-- Text provided --
*** Block opens ***

# Examples for Name Matching (using Spark)

This notebook illustrate basic usage of name matching algorithm from the `entity_matching_model` package.

In [None]:
import emm

In [None]:
from pyspark import SparkConf
from pyspark.sql import SparkSession
from emm import SparkEntityMatching

import warnings
warnings.filterwarnings("ignore")

In [None]:
# create spark session
conf = {
"spark.driver.memory": "4G",
"spark.driver.memoryOverhead": "4G",
"spark.driver.maxResultSize": "1G",
"spark.executor.memory": "4G",
"spark.executor.memoryOverhead": "4G",
"spark.sql.shuffle.partitions": 1,  # because in examples we use very small datasets
}

conf = [(k, v) for k, v in conf.items()]
config = SparkConf().setAll(conf)

spark_session = SparkSession.builder.appName("Spark EMM Example").config(conf=config)
spark = spark_session.getOrCreate()

*** Block closes ***

-- Entries shown --

*** Block opens ***

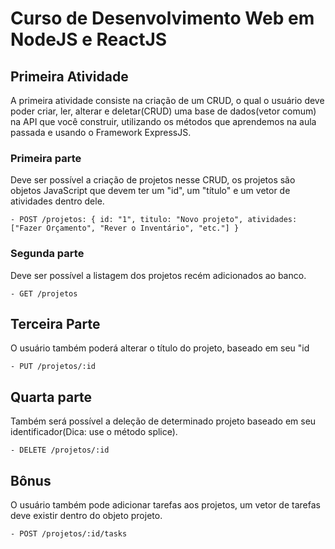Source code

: # Curso de Desenvolvimento Web em NodeJS e ReactJS

## Primeira Atividade

A primeira atividade consiste na criação de um CRUD, o qual o usuário deve poder criar, ler, alterar e deletar(CRUD) uma base de dados(vetor comum) na API que você construir, utilizando os métodos que aprendemos na aula passada e usando o Framework ExpressJS.

### Primeira parte

Deve ser possível a criação de projetos nesse CRUD, os projetos são objetos JavaScript que devem ter um "id", um "título" e um vetor de atividades dentro dele.

    - POST /projetos: { id: "1", titulo: "Novo projeto", atividades: ["Fazer Orçamento", "Rever o Inventário", "etc."] }

### Segunda parte

Deve ser possível a listagem dos projetos recém adicionados ao banco.

    - GET /projetos

## Terceira Parte

O usuário também poderá alterar o título do projeto, baseado em seu "id

    - PUT /projetos/:id

## Quarta parte

Também será possível a deleção de determinado projeto baseado em seu identificador(Dica: use o método splice).

    - DELETE /projetos/:id

## Bônus

O usuário também pode adicionar tarefas aos projetos, um vetor de tarefas deve existir dentro do objeto projeto.

    - POST /projetos/:id/tasks
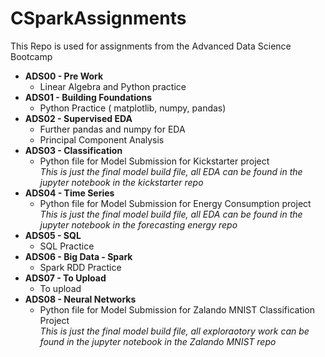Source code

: # CSparkAssignments

This Repo is used for assignments from the Advanced Data Science Bootcamp
* **ADS00 - Pre Work**  
  * Linear Algebra and Python practice
* **ADS01 - Building Foundations**  
  * Python Practice ( matplotlib, numpy,  pandas)
* **ADS02 - Supervised EDA**  
  * Further pandas and numpy for EDA
  * Principal Component Analysis
* **ADS03 - Classification**  
  * Python file for Model Submission for Kickstarter project  
  *This is just the final model build file, all EDA can be found in the jupyter notebook in the kickstarter repo*
* **ADS04 - Time Series** 
  * Python file for Model Submission for Energy Consumption project  
  *This is just the final model build file, all EDA can be found in the jupyter notebook in the forecasting energy repo*
* **ADS05 - SQL** 
  * SQL Practice
* **ADS06 - Big Data - Spark** 
  * Spark RDD Practice
* **ADS07 - To Upload** 
  * To upload
* **ADS08 - Neural Networks** 
  * Python file for Model Submission for Zalando MNIST Classification Project  
  *This is just the final model build file, all exploraotory work can be found in the jupyter notebook in the Zalando MNIST repo*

*** Block closes ***

-- Task directions --
From the Spark name-matching notebook, list every configuration key set in the `conf` dictionary when the Spark session is created.

-- Problem solution --
- spark.driver.memory
- spark.driver.memoryOverhead
- spark.driver.maxResultSize
- spark.executor.memory
- spark.executor.memoryOverhead
- spark.sql.shuffle.partitions